* _THE INPUT_

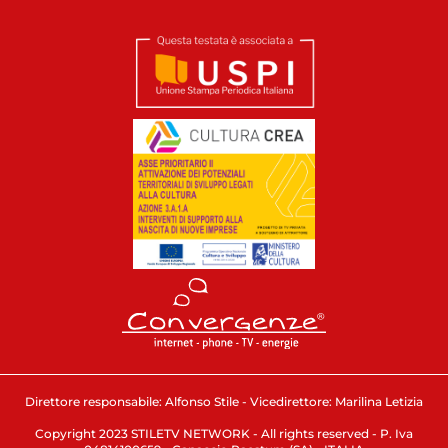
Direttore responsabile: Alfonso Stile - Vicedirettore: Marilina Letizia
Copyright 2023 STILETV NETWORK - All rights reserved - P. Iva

...

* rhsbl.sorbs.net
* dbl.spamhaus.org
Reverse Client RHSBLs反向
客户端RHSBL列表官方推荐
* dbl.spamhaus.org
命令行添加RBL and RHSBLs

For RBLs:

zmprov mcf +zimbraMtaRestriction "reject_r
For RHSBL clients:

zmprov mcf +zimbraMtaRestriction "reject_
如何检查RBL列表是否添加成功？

* _WHAT THIS TASK INVOLVES_
Reproduce the lines of the entries above from the line with "Direttore responsabile: Alfonso" to the line with "Copyright 2023 STILETV", unchanged.

* _RESULT_
Direttore responsabile: Alfonso Stile - Vicedirettore: Marilina Letizia
Copyright 2023 STILETV NETWORK - All rights reserved - P. Iva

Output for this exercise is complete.